When it comes to the business and science behind asphalt paving, there may be no one in the Southeast with more knowledge about the subject than John Scott. He has worked around the industry for more than 50 years as both a South Carolina Department of Transportation inspector and engineer, before opening his own company in 1979.
When Scott started his new enterprise, Asphalt Paving & Maintenance Co. Inc., it counted only himself and two other key people among its employees. Today, the West Columbia-based business is manned by a seasoned and professional crew that has made Asphalt Paving & Maintenance one of the most respected paving contractors in the Midlands region of South Carolina.

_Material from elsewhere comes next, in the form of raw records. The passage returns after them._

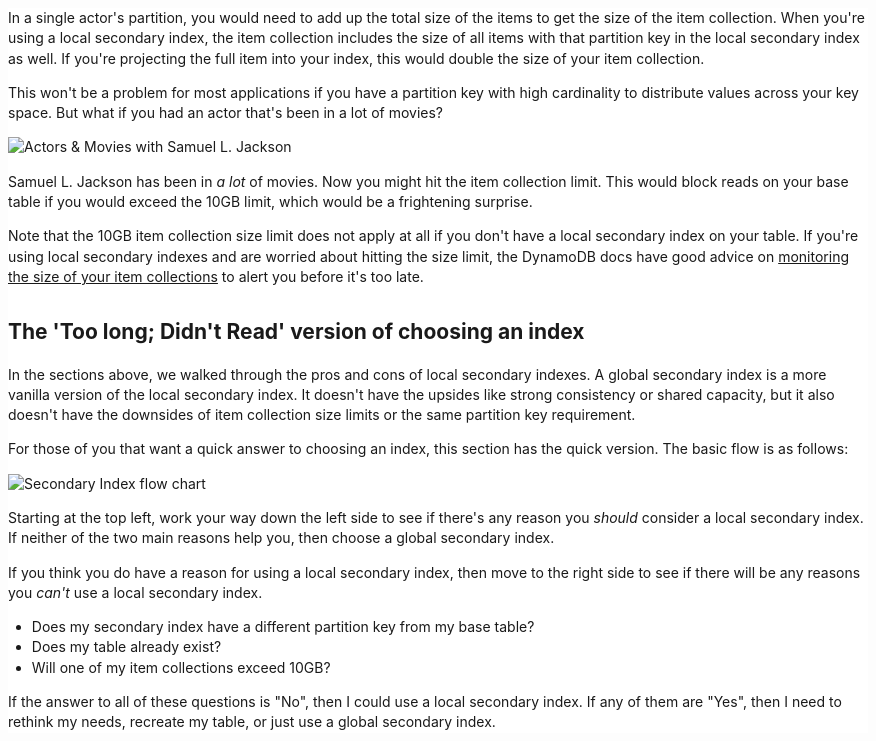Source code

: In a single actor's partition, you would need to add up the total size of the items to get the size of the item collection. When you're using a local secondary index, the item collection includes the size of all items with that partition key in the local secondary index as well. If you're projecting the full item into your index, this would double the size of your item collection.

This won't be a problem for most applications if you have a partition key with high cardinality to distribute values across your key space. But what if you had an actor that's been in a lot of movies?

<img width="754" alt="Actors & Movies with Samuel L. Jackson" src="https://user-images.githubusercontent.com/6509926/72524798-4d014e80-3828-11ea-8881-140eedf11ee0.png">

Samuel L. Jackson has been in _a lot_ of movies. Now you might hit the item collection limit. This would block reads on your base table if you would exceed the 10GB limit, which would be a frightening surprise.

Note that the 10GB item collection size limit does not apply at all if you don't have a local secondary index on your table. If you're using local secondary indexes and are worried about hitting the size limit, the DynamoDB docs have good advice on [monitoring the size of your item collections](https://docs.aws.amazon.com/amazondynamodb/latest/developerguide/LSI.html#LSI.ItemCollections.SizeLimit) to alert you before it's too late.

## The 'Too long; Didn't Read' version of choosing an index

In the sections above, we walked through the pros and cons of local secondary indexes. A global secondary index is a more vanilla version of the local secondary index. It doesn't have the upsides like strong consistency or shared capacity, but it also doesn't have the downsides of item collection size limits or the same partition key requirement.

For those of you that want a quick answer to choosing an index, this section has the quick version. The basic flow is as follows:

![Secondary Index flow chart](https://user-images.githubusercontent.com/6509926/72526710-a66b7c80-382c-11ea-8923-dbb9c9589881.png)

Starting at the top left, work your way down the left side to see if there's any reason you *should* consider a local secondary index. If neither of the two main reasons help you, then choose a global secondary index.

If you think you do have a reason for using a local secondary index, then move to the right side to see if there will be any reasons you *can't* use a local secondary index.

- Does my secondary index have a different partition key from my base table?
- Does my table already exist?
- Will one of my item collections exceed 10GB?

If the answer to all of these questions is "No", then I could use a local secondary index. If any of them are "Yes", then I need to rethink my needs, recreate my table, or just use a global secondary index.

Scott first worked at the SCDOT in 1966 as an asphalt inspector designing asphalt mixes in the Research and Materials laboratory. Later, he was promoted to a regional asphalt engineer for the state agency, responsible for the inspection of asphalt that was produced by private contractors building Palmetto State highways.
“During that time, I started assisting one of my friends who was painting some lines on a parking lot,” he said. “After a while, he decided he didn’t want to do that any longer and asked if I would just like to take over the line-striping business, so I purchased his equipment. While I was painting lines, I would have customers ask if I could patch a pothole or seal a parking lot for them. At the time, I declined to take those jobs, but as time went on, I purchased a little truck and a small roller and started doing a little patching on the side during the time I was still employed by the state.”
Scott said the financial windfall from taking on these side projects was too great to ignore and he soon found he could make more money in the late afternoons and weekends than he could working full-time for the highway department.
“When we opened the business, we were in a deep recession in this country and everybody said I was crazy to quit a good paying job with the SCDOT to take a chance going into a business of my own,” he said. “But we did good, quality work and the result has been we are very successful.”
When he started Asphalt Paving & Maintenance, Scott purchased a motor grader, two dump trucks, a paver and a roller. In the beginning, the business primarily worked on small residential driveways. Eventually, though, it started taking on more and bigger commercial contracts.
The growth of the company progressed to the point that in 1982, Scott bought his first asphalt plant and operated it full-time.
“It was in a location that was probably 25 to 30 miles from our offices, which made it a little bit difficult to keep our hands on it, so we later sold the plant,” he said. “Instead, we concentrated on just the paving aspect of our operation and downsized just a bit. We have been focused on commercial paving and parking lots ever since.
“We generally work within 20 to 25 miles of Columbia, but we do projects for many contractors that have jobs all the way from Charleston up to Greenville. They request that we follow them and do their needed paving work, so we have been all over the state.”
Scott gave an uncomplicated answer when asked the keys to his company’s success, despite four decades of ups and downs in the marketplace.
“Keeping it small and keeping my hands on it to where I knew exactly what was coming in and what was going out,” he said.
And, of course, Scott’s success has also depended on the good decisions he has made concerning his paving equipment acquisitions. He employs a variety of pieces from different makers, but he developed a special affinity early on for Mauldin Paving Products, manufactured by Calder Brothers Corp. near Greenville, S.C.
“I purchased a used Mauldin 550 paver in the beginning and that’s what I used for several years before buying our company’s first Mauldin 1750 paving machine in the mid-1980s, and we have used that model ever since,” he said. “The 1750 pavers have done such an excellent job for us that I would guess we have bought about 20 of them.”
In addition, Asphalt Paving & Maintenance is currently demoing a Mauldin 6000 roller with the idea of purchasing, according to Scott.
“And we have also recently purchased a Mauldin 1860 paver,” he added. “We like it because it is a little bit more streamlined, has a larger hopper, and is overall a more up-to-date and modern machine than the 1750 model.”
Scott’s advice and input have even become a valuable resource for different paving equipment makers, including Mauldin Paving Products.
“For 25 years, they have been giving us feedback and testing a lot of products for us,” said David Calder, vice president of engineering at the equipment maker. “They have driven several of the product changes we have made to our equipment, such as the electronic match-height adjustment on the 1750 and 1860 commercial pavers. That is something they insisted on having and it is now a standard feature on each model, so it has been a good partnership.”
Both of Scott’s sons are working in the family business now and have taken over managing the crews on site, with the elder Scott working as the estimator for Asphalt Paving & Maintenance.
“That seems to be working out quite well,” John Scott said. “I generally come out in the mornings and show them what I have looked at and decided what we need to do. They then get it all marked out and laid out, before they take it from there to get it paved. Then I go back to the office to do more estimating.